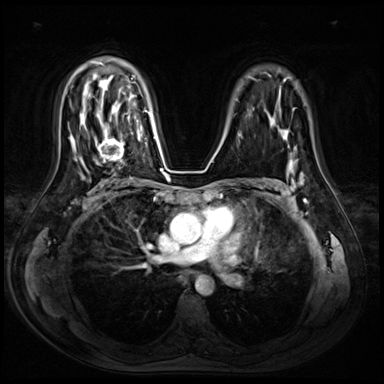
Breast MRI (dynamic contrast-enhanced), one axial slice. Position 48 of 72 along the scan axis. Dynamic contrast-enhanced series, time point 2 of 8 at this slice position (early post-contrast). 3 T. TE 1.4 ms, TR 4.3 ms. 2.5 mm slice thickness. 384 × 384 image matrix, field of view 360 × 360 mm. Female patient.
Annotated regions visible in this slice (semi-automatic segmentation, software-assisted and operator-edited):
- enhancing-tissue mask used for the functional tumour volume (all voxels passing the contrast-enhancement thresholds inside the analysis volume; usually the tumour): box from (x=94, y=116) to (x=130, y=163) px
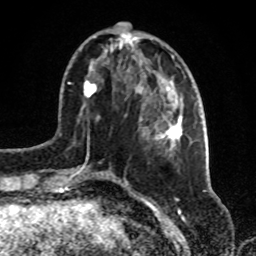
Breast MRI, one axial slice; position 29 of 72 along the scan axis; cropped to one breast; dynamic contrast-enhanced series, time point 2 of 8 at this slice position (early post-contrast); 1.5 T; TE 4.2 ms, TR 7 ms; 2.2 mm slice thickness; 256 × 256 image matrix, field of view 175 × 175 mm. Female patient.
Outlined on this slice (semi-automatic segmentation, software-assisted and operator-edited):
- enhancing-tissue mask used for the functional tumour volume (all voxels passing the contrast-enhancement thresholds inside the analysis volume; usually the tumour): bounding box (x1, y1, x2, y2) in pixels: (72, 32, 183, 181)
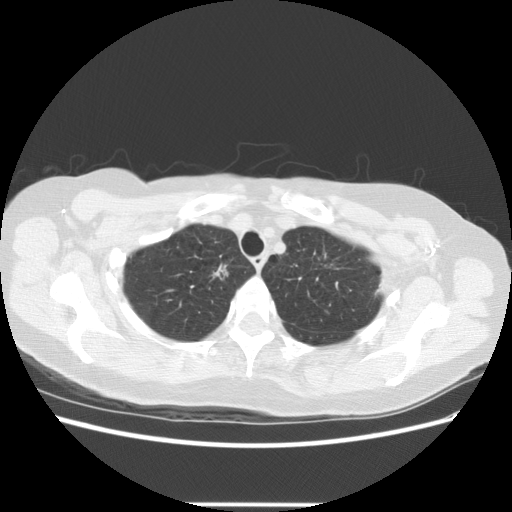
Low-dose screening chest CT, one axial slice; position 107 of 126 along the scan axis; 140 kVp; lung window (W 1500 / L -600 HU); 2.5 mm slice thickness; 512 × 512 image matrix, field of view 360 × 360 mm.
Annotated regions visible in this slice (outlined manually by an expert reader):
- lesion 1 (tumor, upper lobe of right lung): bounding box <213,262,229,280> (left, top, right, bottom; pixels)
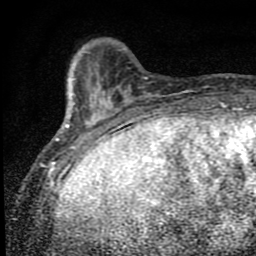
Breast MRI (dynamic contrast-enhanced), one axial slice. Position 15 of 80 along the scan axis. Cropped to one breast. Dynamic contrast-enhanced series, time point 2 of 9 at this slice position (early post-contrast). 1.5 T. TE 4.2 ms, TR 7 ms. 2 mm slice thickness. 256 × 256 image matrix, field of view 145 × 145 mm. Female patient.
Outlined on this slice (semi-automatically segmented with operator editing):
- enhancing-tissue mask used for the functional tumour volume (all voxels passing the contrast-enhancement thresholds inside the analysis volume; usually the tumour): bounding box <56,78,110,152> (left, top, right, bottom; pixels)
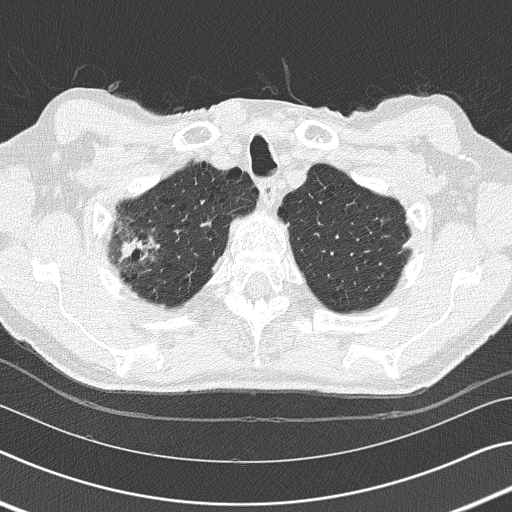
Low-dose screening chest CT, one axial slice. Position 141 of 155 along the scan axis. 120 kVp. Lung window (W 1500 / L -600 HU). 2 mm slice thickness. 512 × 512 image matrix, field of view 340 × 340 mm.
Outlined on this slice (outlined manually by an expert reader):
- lesion 1 (tumor, middle lobe of right lung): bounding box [x1, y1, x2, y2] px = [113, 236, 160, 266]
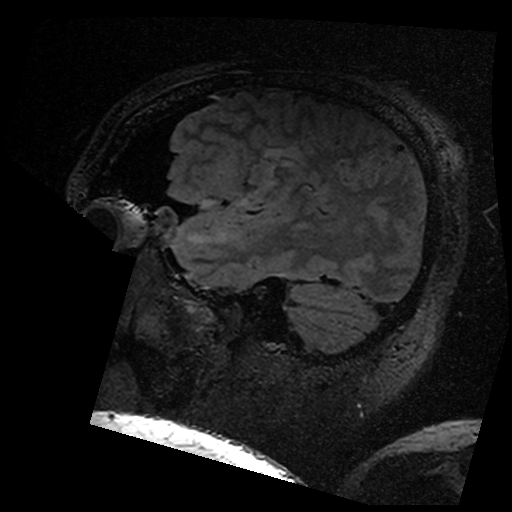
Brain MRI from a brain-tumour surgery series, one sagittal slice. Slice 131 of 176 in the series (ordered by position). T2 FLAIR. 512 × 512 image matrix, field of view 250 × 250 mm. From the clinical record (not read from this slice): histopathology: Astrocytoma; WHO grade: 3; IDH mutation: yes; tumour location: Left Insular.
Outlined on this slice (outlined manually by an expert reader):
- residual tumour: box from (x=277, y=154) to (x=291, y=165) px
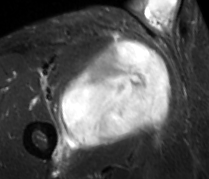
MRI of an extremity soft-tissue mass, one axial slice. Slice 54 of 89 in the series (ordered by position). STIR. MR volume resampled by the dataset authors to the PET/CT grid (not the native acquisition matrix). 3.27 mm slice thickness. 209 × 179 image matrix. Male patient. Case-level facts recorded for this patient, not image findings: histological type: undifferentiated - pleiomorphic; grade: high; site of the primary tumour: right thigh.
Outlined on this slice (expert contour drawn on MRI and transferred to this co-registered scan by the dataset authors):
- gross tumour volume including surrounding oedema: box from (x=57, y=39) to (x=170, y=150) px
- gross tumour volume (mass): (x=60, y=39)–(x=170, y=149)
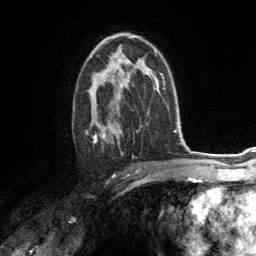
Breast MRI (dynamic contrast-enhanced), one axial slice. Position 81 of 134 along the scan axis. Cropped to one breast. Dynamic contrast-enhanced series, time point 2 of 6 at this slice position (early post-contrast). 3 T. TE 2.8 ms, TR 7.2 ms. 1.2 mm slice thickness. 256 × 256 image matrix. Female patient.
Outlined on this slice (semi-automatically segmented with operator editing):
- enhancing-tissue mask used for the functional tumour volume (all voxels passing the contrast-enhancement thresholds inside the analysis volume; usually the tumour): bounding box [x1, y1, x2, y2] px = [86, 68, 128, 154]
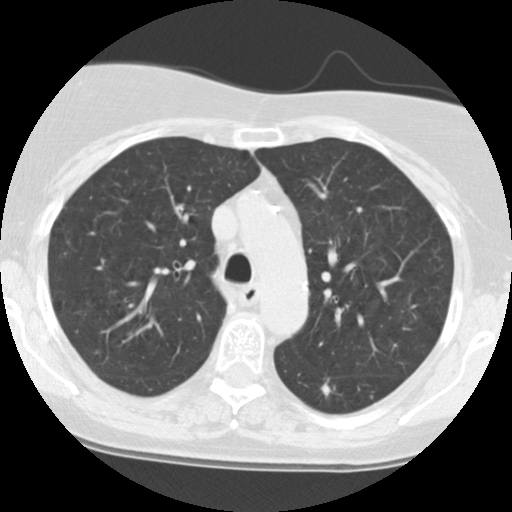
Axial slice from a low-dose chest CT screening exam. Baseline annual screen. Lung window (W 1500 / L -600 HU). 2.5 mm slice thickness. 120 kVp. Female participant, aged 63 years at enrolment. Current smoker at enrolment.
Expert-annotated lung lesion, box from (x=301, y=369) to (x=350, y=410) px. The screening reader recorded 2 non-calcified nodules or masses ≥4 mm on this exam; which of them this box marks is not recorded. Official screen result: positive, change unspecified: nodule(s) >= 4 mm or enlarging nodule(s), mass(es), or other non-specific abnormalities suspicious for lung cancer. Participant outcome: lung cancer diagnosed 796 days after this screen — squamous cell carcinoma, NOS, left lower lobe, moderately differentiated (G2), stage IB (AJCC 6th edition), 15 mm at pathology.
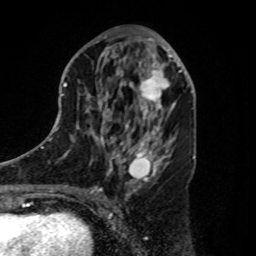
Breast MRI, one axial slice. Slice 45 of 80 in the series (ordered by position). Cropped to one breast. Dynamic contrast-enhanced series, time point 2 of 8 at this slice position (early post-contrast). 1.5 T. TE 4.2 ms, TR 7 ms. 2 mm slice thickness. 256 × 256 image matrix, field of view 175 × 175 mm. Female patient.
Outlined on this slice (semi-automatically segmented with operator editing):
- enhancing-tissue mask used for the functional tumour volume (all voxels passing the contrast-enhancement thresholds inside the analysis volume; usually the tumour): bounding box <139,61,180,112> (left, top, right, bottom; pixels)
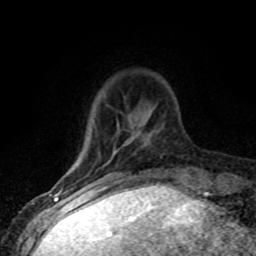
Breast MRI (dynamic contrast-enhanced), one axial slice. Slice 17 of 80 in the series (ordered by position). Cropped to one breast. Dynamic contrast-enhanced series, time point 2 of 8 at this slice position (early post-contrast). 1.5 T. TE 4.2 ms, TR 7.1 ms. 2 mm slice thickness. 256 × 256 image matrix, field of view 145 × 145 mm. Female patient.
Outlined on this slice (semi-automatically segmented with operator editing):
- enhancing-tissue mask used for the functional tumour volume (all voxels passing the contrast-enhancement thresholds inside the analysis volume; usually the tumour): box from (x=103, y=186) to (x=108, y=187) px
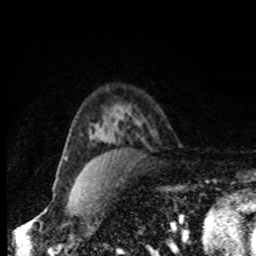
Breast MRI, one axial slice. Position 56 of 80 along the scan axis. Cropped to one breast. Dynamic contrast-enhanced series, time point 2 of 8 at this slice position (early post-contrast). 1.5 T. TE 4.2 ms, TR 7 ms. 2 mm slice thickness. 256 × 256 image matrix, field of view 150 × 150 mm. Female patient.
Outlined on this slice (semi-automatically segmented with operator editing):
- enhancing-tissue mask used for the functional tumour volume (all voxels passing the contrast-enhancement thresholds inside the analysis volume; usually the tumour): bounding box [x1, y1, x2, y2] px = [64, 157, 67, 160]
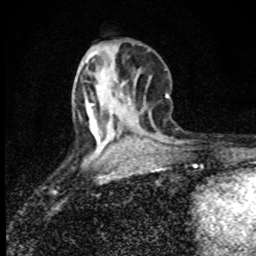
Breast MRI (dynamic contrast-enhanced), one axial slice. Position 32 of 80 along the scan axis. Cropped to one breast. Dynamic contrast-enhanced series, time point 2 of 8 at this slice position (early post-contrast). 1.5 T. TE 4.2 ms, TR 7 ms. 2 mm slice thickness. 256 × 256 image matrix. Female patient.
Outlined on this slice (semi-automatically segmented with operator editing):
- enhancing-tissue mask used for the functional tumour volume (all voxels passing the contrast-enhancement thresholds inside the analysis volume; usually the tumour): bounding box (x1, y1, x2, y2) in pixels: (87, 103, 92, 112)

# REQUIREMENT
Starting with the line that contains "(x=130, y=163) px" and finishing with the line that contains "Breast MRI, one axial slice;", reproduce every line of the material above exactly, but not the pictures.

# RESPONSE TO THE EXERCISE
- enhancing-tissue mask used for the functional tumour volume (all voxels passing the contrast-enhancement thresholds inside the analysis volume; usually the tumour): box from (x=94, y=116) to (x=130, y=163) px
Breast MRI, one axial slice; position 29 of 72 along the scan axis; cropped to one breast; dynamic contrast-enhanced series, time point 2 of 8 at this slice position (early post-contrast); 1.5 T; TE 4.2 ms, TR 7 ms; 2.2 mm slice thickness; 256 × 256 image matrix, field of view 175 × 175 mm. Female patient.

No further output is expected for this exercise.